High-performance computing enables near-realtime simulation of human cardiac electrophysiology, making in silico experimentation feasible for clinical workflows.
Absolute Event Rate: 240% vs 5600%
In this study, the feasibility of conducting in silico experiments in near-realtime with anatomically realistic, biophysically detailed models of human cardiac electrophysiology is demonstrated using a current national high-performance computing facility. The required performance is achieved by integrating and optimizing load balancing and parallel I/O, which lead to strongly scalable simulations up to 16,384 compute cores. This degree of parallelization enables computer simulations of human cardiac electrophysiology at 240 times slower than real time and activation times can be simulated in approximately 1 min. This unprecedented speed suffices requirements for introducing in silico experimentation into a clinical workflow.

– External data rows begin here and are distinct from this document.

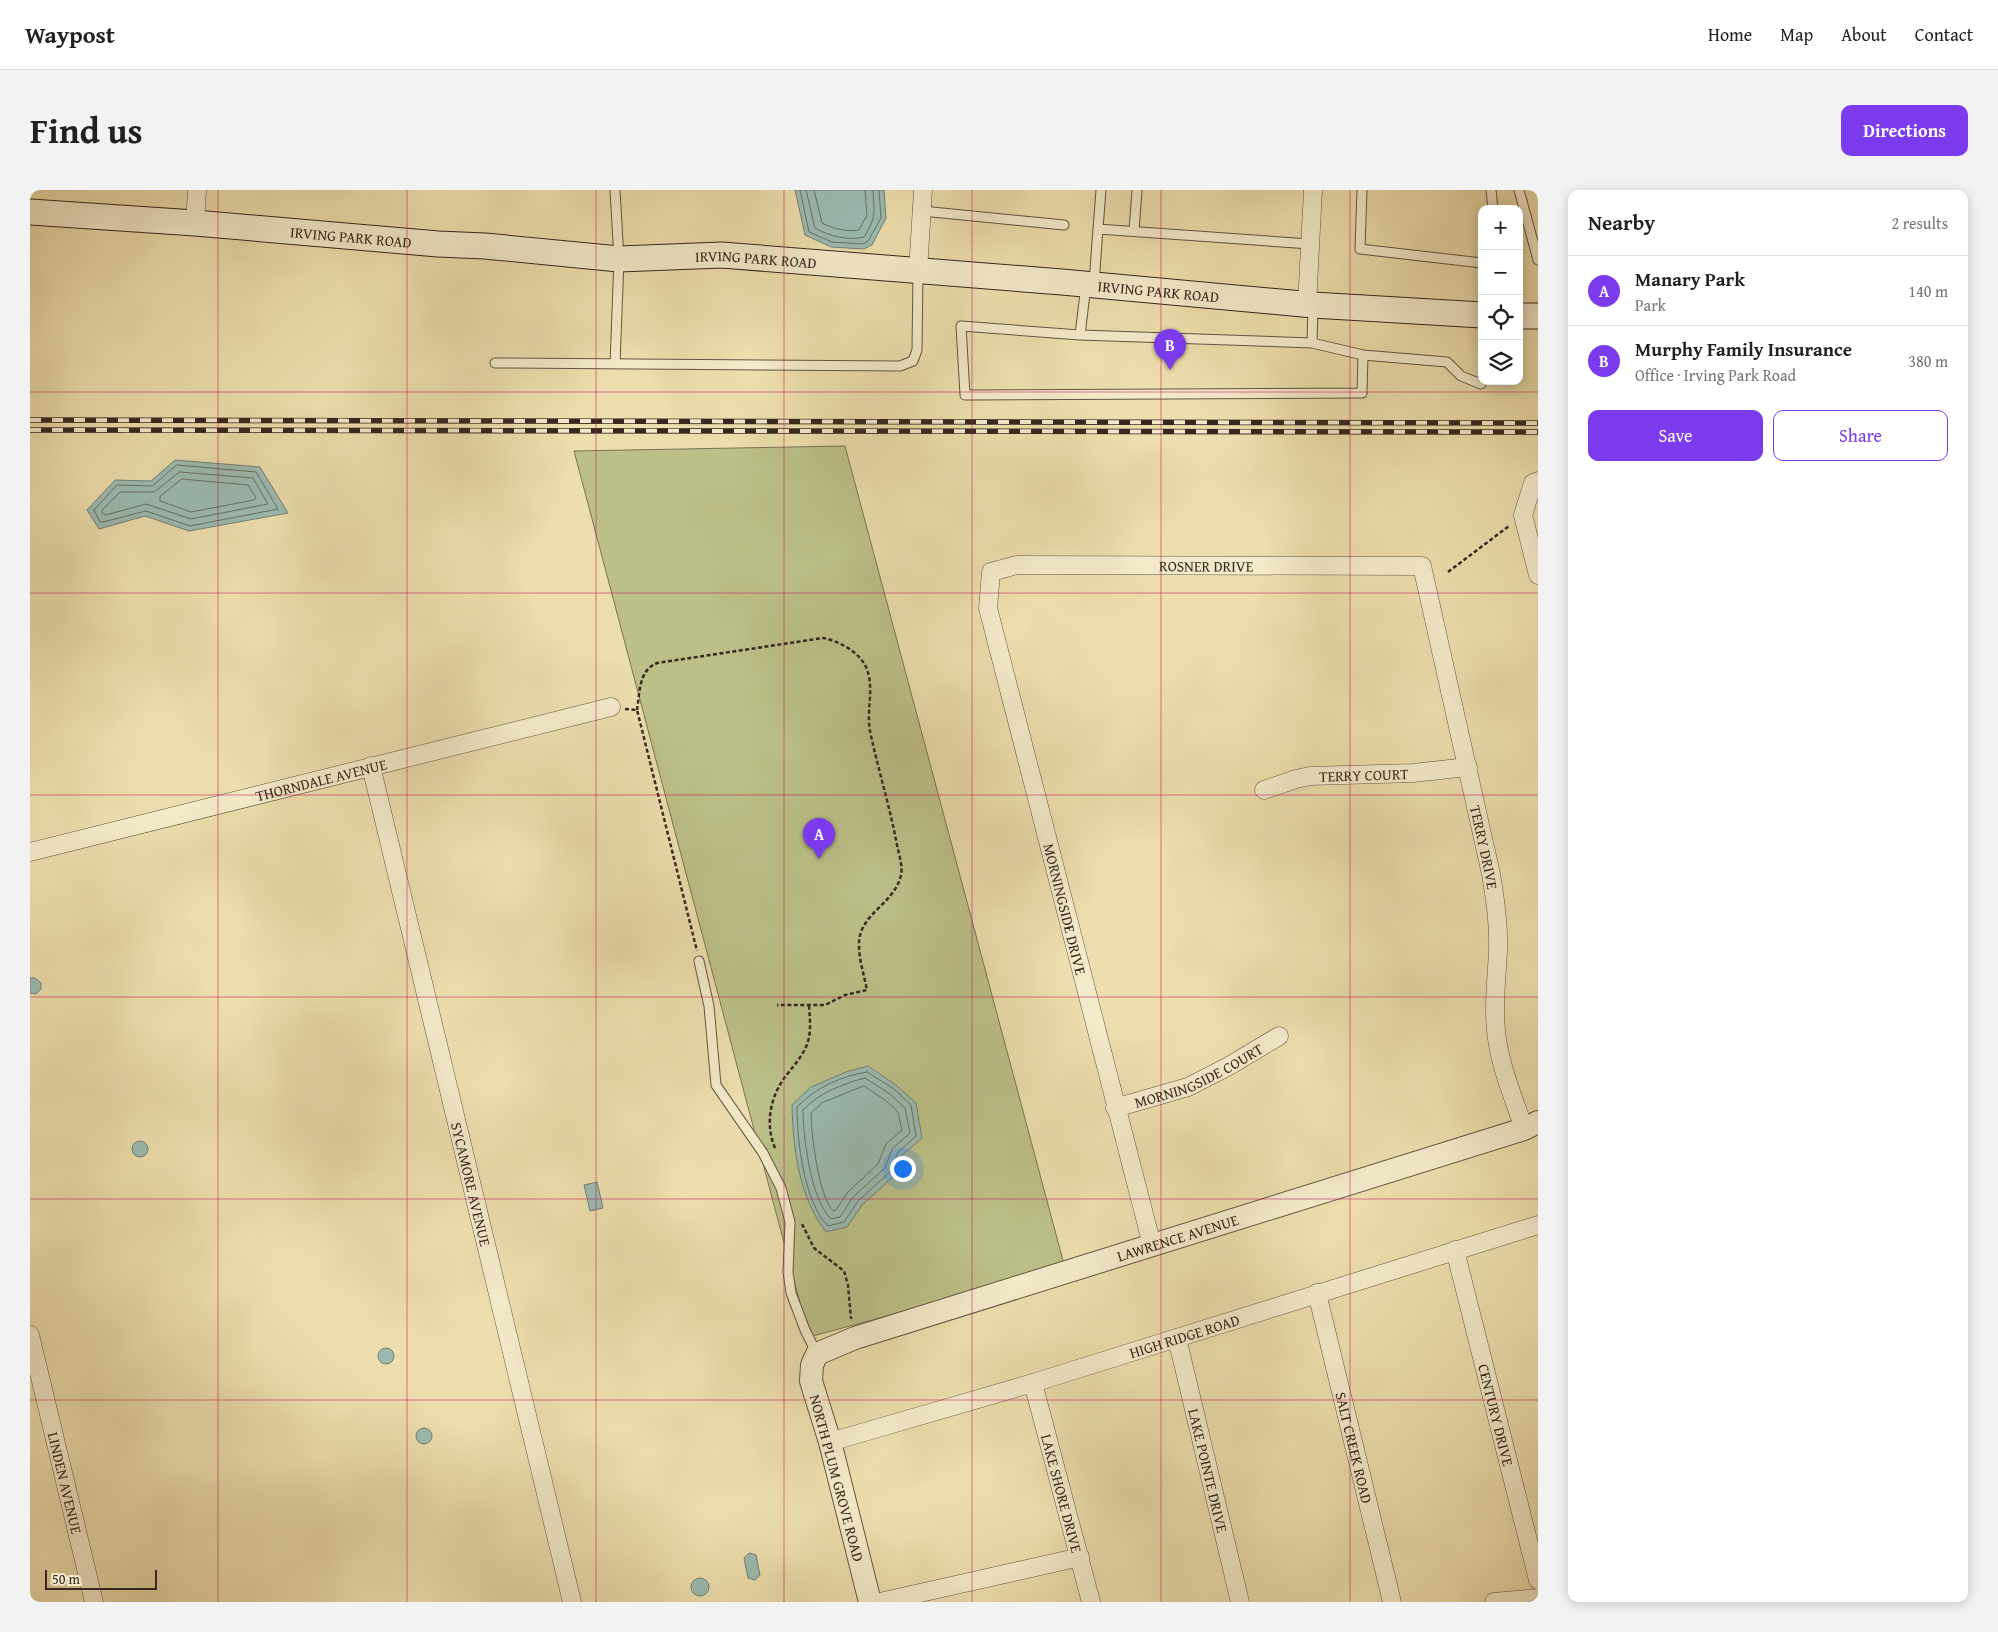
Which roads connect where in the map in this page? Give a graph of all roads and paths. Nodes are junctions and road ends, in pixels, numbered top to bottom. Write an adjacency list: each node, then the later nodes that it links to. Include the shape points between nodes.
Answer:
1 (197, 190): 13 (street)
2 (614, 190): 18 (lane)
3 (923, 190): 11 (street)
4 (1100, 190): 15 (lane)
5 (1137, 190): 16 (lane)
6 (1313, 190): 17 (street)
7 (1362, 190): 20 (lane, via 1360,250)
8 (1491, 190): 10 (lane)
9 (1519, 190): 19 (lane)
10 (1493, 205)
11 (922, 211): 14 (lane); 21 (street)
12 (30, 212): 13 (main road, IRVING PARK ROAD)
13 (195, 223): 18 (main road, IRVING PARK ROAD)
14 (1064, 225)
15 (1098, 229): 16 (lane); 22 (lane)
16 (1134, 231): 17 (lane)
17 (1310, 244): 23 (street)
18 (620, 259): 21 (main road, IRVING PARK ROAD, via 722,255); 31 (lane)
19 (1538, 260)
20 (1478, 263)
21 (918, 272): 22 (main road, IRVING PARK ROAD); 31 (lane, via 918,350 913,361 900,366)
22 (1090, 285): 23 (main road, IRVING PARK ROAD); 27 (lane)
23 (1310, 305): 24 (main road, IRVING PARK ROAD); 28 (lane)
24 (1478, 315)
25 (1523, 316): 26 (main road)
26 (1538, 316)
27 (1080, 335): 28 (lane); 29 (lane, via 961,326 965,395 1362,393)
28 (1312, 343): 29 (lane)
29 (1363, 355): 32 (lane, via 1448,362 1461,376)
30 (495, 363): 31 (lane)
31 (615, 364)
32 (1478, 383)
33 (1538, 481): 34 (street, via 1533,483)
34 (1523, 516): 37 (path); 38 (street)
35 (1422, 566): 36 (street, ROSNER DRIVE, via 1017,565); 42 (street, TERRY DRIVE)
36 (991, 572): 49 (street, MORNINGSIDE DRIVE, via 988,608)
37 (1448, 572)
38 (1538, 575)
39 (611, 707): 40 (path); 41 (street, THORNDALE AVENUE)
40 (637, 710): 45 (path); 47 (path, via 643,675 657,663 823,638 844,646 865,665 869,677 870,730 902,874 890,897 868,918 860,932 867,990 845,995 824,1005)
41 (371, 766): 44 (street, THORNDALE AVENUE); 67 (street, SYCAMORE AVENUE)
42 (1468, 767): 43 (street, TERRY COURT, via 1413,773 1310,776); 50 (street, TERRY DRIVE, via 1496,906 1498,948 1494,1010 1498,1051)
43 (1264, 790)
44 (30, 852)
45 (699, 962): 60 (lane, via 709,1006 716,1085 763,1153 781,1188 790,1222 788,1272 791,1293)
46 (777, 1005): 47 (path)
47 (809, 1006): 51 (path, via 810,1028 806,1047 773,1102 770,1131)
48 (1279, 1036): 49 (street, MORNINGSIDE COURT, via 1188,1087)
49 (1115, 1108): 54 (street, MORNINGSIDE DRIVE)
50 (1531, 1125): 54 (street, LAWRENCE AVENUE)
51 (779, 1155)
52 (801, 1221): 57 (path, via 814,1248 844,1271)
53 (1538, 1226): 55 (street, HIGH RIDGE ROAD)
54 (1152, 1245): 60 (street, LAWRENCE AVENUE, via 854,1338)
55 (1455, 1250): 56 (street, HIGH RIDGE ROAD); 64 (street, CENTURY DRIVE)
56 (1317, 1293): 59 (street, HIGH RIDGE ROAD); 72 (street, SALT CREEK ROAD)
57 (852, 1320)
58 (30, 1335): 66 (street, LINDEN AVENUE)
59 (1178, 1338): 61 (street, HIGH RIDGE ROAD); 71 (street, LAKE POINTE DRIVE)
60 (817, 1354): 62 (street, NORTH PLUM GROVE ROAD, via 811,1381)
61 (1033, 1383): 62 (street, HIGH RIDGE ROAD); 63 (street, LAKE SHORE DRIVE)
62 (830, 1442): 68 (street, NORTH PLUM GROVE ROAD)
63 (1080, 1557): 69 (street); 70 (street, LAKE SHORE DRIVE)
64 (1538, 1580)
65 (1538, 1598): 73 (street)
66 (94, 1602)
67 (572, 1602)
68 (870, 1602)
69 (880, 1602)
70 (1092, 1602)
71 (1240, 1602)
72 (1392, 1602)
73 (1494, 1602)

Niederer et al. (Sat,) conducted a other in Left bundle branch block (computational model) (n=1). Optimized load balancing and asynchronous parallel I/O vs. Conventional parallelization techniques (inline I/O and nodal-based partitioning) was evaluated on Realtime lag factor (jr). Integrating optimized load balancing and asynchronous parallel I/O enabled human cardiac electrophysiology simulations on up to 16,384 compute cores, reducing the realtime lag factor to 240.